## Instructions to follow
Reproduce every line of text in the material below word for word, leaving the pictures out of your answer.
_____
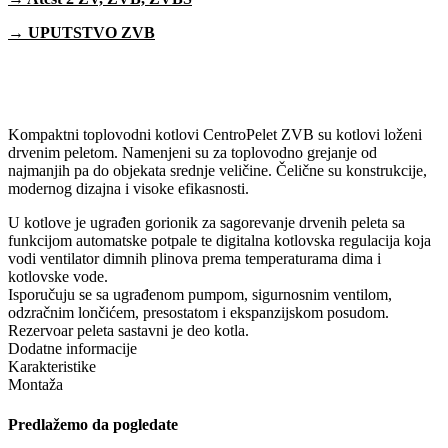
→ UPUTSTVO ZVB
Kompaktni toplovodni kotlovi CentroPelet ZVB su kotlovi loženi
drvenim peletom. Namenjeni su za toplovodno grejanje od
najmanjih pa do objekata srednje veličine. Čelične su konstrukcije,
modernog dizajna i visoke efikasnosti.
U kotlove je ugrađen gorionik za sagorevanje drvenih peleta sa
funkcijom automatske potpale te digitalna kotlovska regulacija koja
vodi ventilator dimnih plinova prema temperaturama dima i
kotlovske vode.
Isporučuju se sa ugrađenom pumpom, sigurnosnim ventilom,
odzračnim lončićem, presostatom i ekspanzijskom posudom.
Rezervoar peleta sastavni je deo kotla.
Dodatne informacije
Karakteristike
Montaža
Predlažemo da pogledate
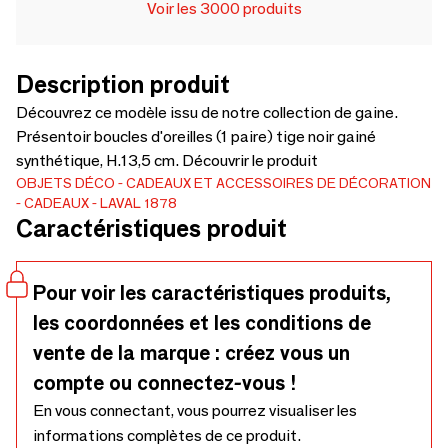
Voir les 3000 produits
Description produit
Découvrez ce modèle issu de notre collection de gaine.
Présentoir boucles d'oreilles (1 paire) tige noir gainé
synthétique, H.13,5 cm. Découvrir le produit
OBJETS DÉCO
CADEAUX ET ACCESSOIRES DE DÉCORATION
CADEAUX
LAVAL 1878
Caractéristiques produit
Pour voir les caractéristiques produits,
les coordonnées et les conditions de
vente de la marque : créez vous un
compte ou connectez-vous !
En vous connectant, vous pourrez visualiser les
informations complètes de ce produit.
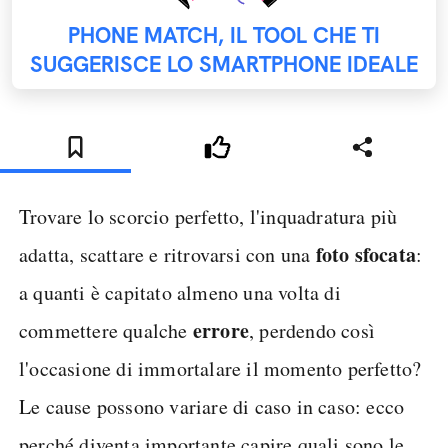
PHONE MATCH, IL TOOL CHE TI
SUGGERISCE LO SMARTPHONE IDEALE
Trovare lo scorcio perfetto, l'inquadratura più
foto sfocata
adatta, scattare e ritrovarsi con una
:
a quanti è capitato almeno una volta di
errore
commettere qualche
, perdendo così
l'occasione di immortalare il momento perfetto?
Le cause possono variare di caso in caso: ecco
perché diventa importante capire quali sono le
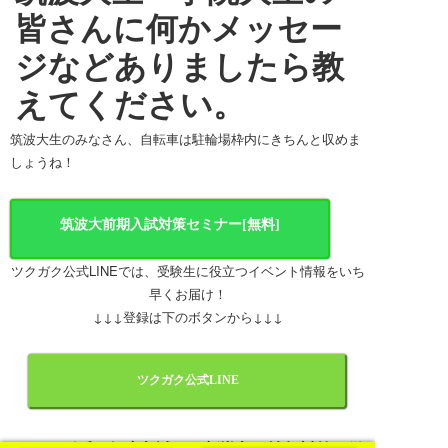
皆さんに何かメッセー
ジなどありましたら教
えてください。
筑波大生のみなさん、自転車は駐輪場枠内にきちんと収めま
しょうね！
筑波大前期入試対策セミナー[無料]
ツクガク公式LINEでは、受験生に役立つイベント情報をいち
早くお届け！
↓↓↓登録は下のボタンから↓↓↓
ツクガク公式LINE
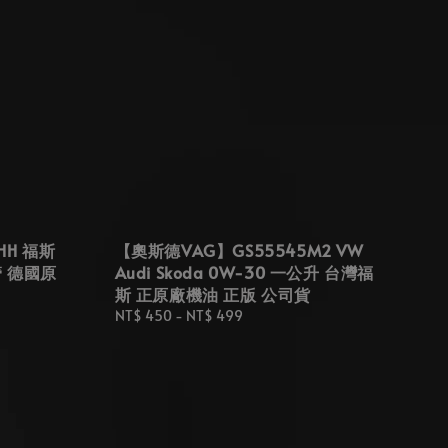
HH 福斯
【奧斯德VAG】GS55545M2 VW
水管 德國原
Audi Skoda 0W-30 一公升 台灣福
斯 正原廠機油 正版 公司貨
Regular
NT$ 450
-
NT$ 499
price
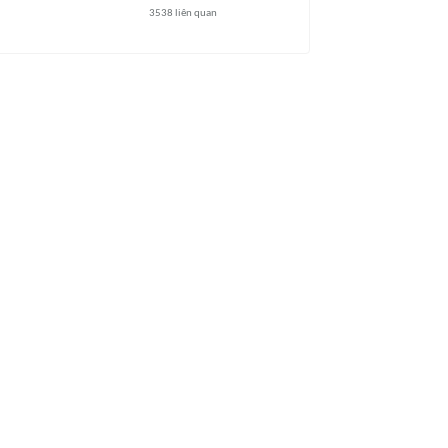
3538
liên quan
_____
## Response box
→ UPUTSTVO ZVB
Kompaktni toplovodni kotlovi CentroPelet ZVB su kotlovi loženi
drvenim peletom. Namenjeni su za toplovodno grejanje od
najmanjih pa do objekata srednje veličine. Čelične su konstrukcije,
modernog dizajna i visoke efikasnosti.
U kotlove je ugrađen gorionik za sagorevanje drvenih peleta sa
funkcijom automatske potpale te digitalna kotlovska regulacija koja
vodi ventilator dimnih plinova prema temperaturama dima i
kotlovske vode.
Isporučuju se sa ugrađenom pumpom, sigurnosnim ventilom,
odzračnim lončićem, presostatom i ekspanzijskom posudom.
Rezervoar peleta sastavni je deo kotla.
Dodatne informacije
Karakteristike
Montaža
Predlažemo da pogledate
Voir les 3000 produits
Description produit
Découvrez ce modèle issu de notre collection de gaine.
Présentoir boucles d'oreilles (1 paire) tige noir gainé
synthétique, H.13,5 cm. Découvrir le produit
OBJETS DÉCO
CADEAUX ET ACCESSOIRES DE DÉCORATION
CADEAUX
LAVAL 1878
Caractéristiques produit
Pour voir les caractéristiques produits,
les coordonnées et les conditions de
vente de la marque : créez vous un
compte ou connectez-vous !
En vous connectant, vous pourrez visualiser les
informations complètes de ce produit.
PHONE MATCH, IL TOOL CHE TI
SUGGERISCE LO SMARTPHONE IDEALE
Trovare lo scorcio perfetto, l'inquadratura più
foto sfocata
adatta, scattare e ritrovarsi con una
:
a quanti è capitato almeno una volta di
errore
commettere qualche
, perdendo così
l'occasione di immortalare il momento perfetto?
Le cause possono variare di caso in caso: ecco
perché diventa importante capire quali sono le
皆さんに何かメッセー
ジなどありましたら教
えてください。
筑波大生のみなさん、自転車は駐輪場枠内にきちんと収めま
しょうね！
筑波大前期入試対策セミナー[無料]
ツクガク公式LINEでは、受験生に役立つイベント情報をいち
早くお届け！
↓↓↓登録は下のボタンから↓↓↓
ツクガク公式LINE
HH 福斯
【奧斯德VAG】GS55545M2 VW
水管 德國原
Audi Skoda 0W-30 一公升 台灣福
斯 正原廠機油 正版 公司貨
Regular
NT$ 450
-
NT$ 499
price
3538
liên quan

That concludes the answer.